Inversement, "The Nile Song" est un morceau de Hard-Rock ! Il s'agit sans conteste de l'une des pièces les plus violentes qu'ait jamais enregistrées Pink Floyd ! Violente mais mélodique avec plusieurs guitares saturées, une batterie martelée par un Mason méconnaissable, et encore la voix de Gilmour, braillarde et agressive au possible. Richard Wright semble complètement absent du morceau. Retour au calme avec "The Crying Song" où Gilmour, qui chante sur tout l'album, murmure une mélodie rêveuse sur fond de guitare acoustique et de vibraphone, avec une rythmique très discrète et quelques guitares électriques plaintives en final. C'est une douche écossaise ! Et ce n'est pas fini avec "Up The Khyber", cosigné par Mason et Wright, un curieux instrumental où figure une partie de piano dissonante et vaguement jazzy complétée par un orgue avec, en fond sonore, une partie de batterie déchaînée plus ou moins indépendante. "Green Is The Colour" est une ballade vaguement américanisante à la guitare acoustique et au piano, chantée en voix de fausset par Gilmour avec un pipeau approximatif joué par Dieu-sait-qui… Le magnifique "Cymbaline" semble revenir vers le climat onirique de "Cirrus Minor", une majestueuse mélopée, sombre et légèrement hispanisante, avec guitare acoustique et piano, chantée par la voix claire et gutturale de Gilmour mise en valeur par la réverbe, qui s'achève par une belle partie instrumentale à l'orgue.

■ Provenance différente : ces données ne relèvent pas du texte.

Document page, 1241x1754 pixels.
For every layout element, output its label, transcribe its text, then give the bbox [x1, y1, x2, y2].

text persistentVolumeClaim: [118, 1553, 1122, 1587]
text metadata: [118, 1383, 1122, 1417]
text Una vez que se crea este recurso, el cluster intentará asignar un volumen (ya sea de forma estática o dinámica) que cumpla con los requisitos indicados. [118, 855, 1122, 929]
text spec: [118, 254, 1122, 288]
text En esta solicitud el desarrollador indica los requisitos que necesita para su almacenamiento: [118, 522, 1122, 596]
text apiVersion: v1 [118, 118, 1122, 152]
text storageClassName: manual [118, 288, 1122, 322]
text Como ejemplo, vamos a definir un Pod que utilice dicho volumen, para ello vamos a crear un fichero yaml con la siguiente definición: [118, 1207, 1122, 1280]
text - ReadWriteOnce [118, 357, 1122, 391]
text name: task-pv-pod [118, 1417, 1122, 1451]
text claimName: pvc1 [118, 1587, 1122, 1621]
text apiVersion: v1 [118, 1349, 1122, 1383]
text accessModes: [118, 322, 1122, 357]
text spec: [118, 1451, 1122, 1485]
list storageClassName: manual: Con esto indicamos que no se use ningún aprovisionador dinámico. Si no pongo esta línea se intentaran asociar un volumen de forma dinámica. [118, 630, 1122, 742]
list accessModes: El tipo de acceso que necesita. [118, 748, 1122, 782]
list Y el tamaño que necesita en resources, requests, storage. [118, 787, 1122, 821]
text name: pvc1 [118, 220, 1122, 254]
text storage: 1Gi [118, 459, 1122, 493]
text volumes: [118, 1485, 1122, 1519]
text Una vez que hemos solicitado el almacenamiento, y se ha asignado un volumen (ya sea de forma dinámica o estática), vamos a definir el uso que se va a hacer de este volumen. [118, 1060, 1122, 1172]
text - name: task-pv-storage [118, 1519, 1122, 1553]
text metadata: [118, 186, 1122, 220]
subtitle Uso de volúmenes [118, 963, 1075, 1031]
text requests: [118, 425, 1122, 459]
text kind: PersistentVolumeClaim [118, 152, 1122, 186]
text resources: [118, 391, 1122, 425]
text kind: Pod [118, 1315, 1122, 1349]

Le morceau évoque parfaitement un voyage au sein d'un paysage méditerranéen ensoleillé avec la mer languide en toile de fond. Pour finir, le très court "Party Sequence" affiche rythmes percussifs tribaux sur lesquels se superpose un flûtiau champêtre !
La face B correspond aux moments les plus tendus du film et démarre avec "Main Theme", sur un orgue et des cymbales menaçantes. La mélodie légèrement orientalisante est tracée par un synthé ou un orgue Farfisa, avec quelques guitares glissando. Ce sont plutôt les claviers de Wright qui dominent cette face, avec toute une série de sonorités bizarres comme celles entendues sur "Set The Controls For The Heart Of The Sun" en live et "Ummagumma" en général. On retrouve en effet des sons d'orgue bizarres tout au long de "Quicksilver", un morceau sans réelle structure, pas violent ni même nerveux, mais qui ne se départit jamais d'une certaine menace latente. Seul "Ibiza bar", qui semble une variation sur "The Nile Song", laisse de nouveau la place aux guitares électriques saturées avec force roulements de batterie et un orgue en plus. Le court blues "More Blues", produit une atmosphère malsaine, avec uniquement la guitare accompagnée de la basse et d'une batterie pleine d'écho, sans clavier. "Spanish Piece" est un court délire flamenco avec un Gilmour qui susurre un texte parlé d'une voix grasse répugnante… Enfin, "Dramatic Theme" achève brièvement le disque en une glissade inquiétante d'à peine 2 minutes.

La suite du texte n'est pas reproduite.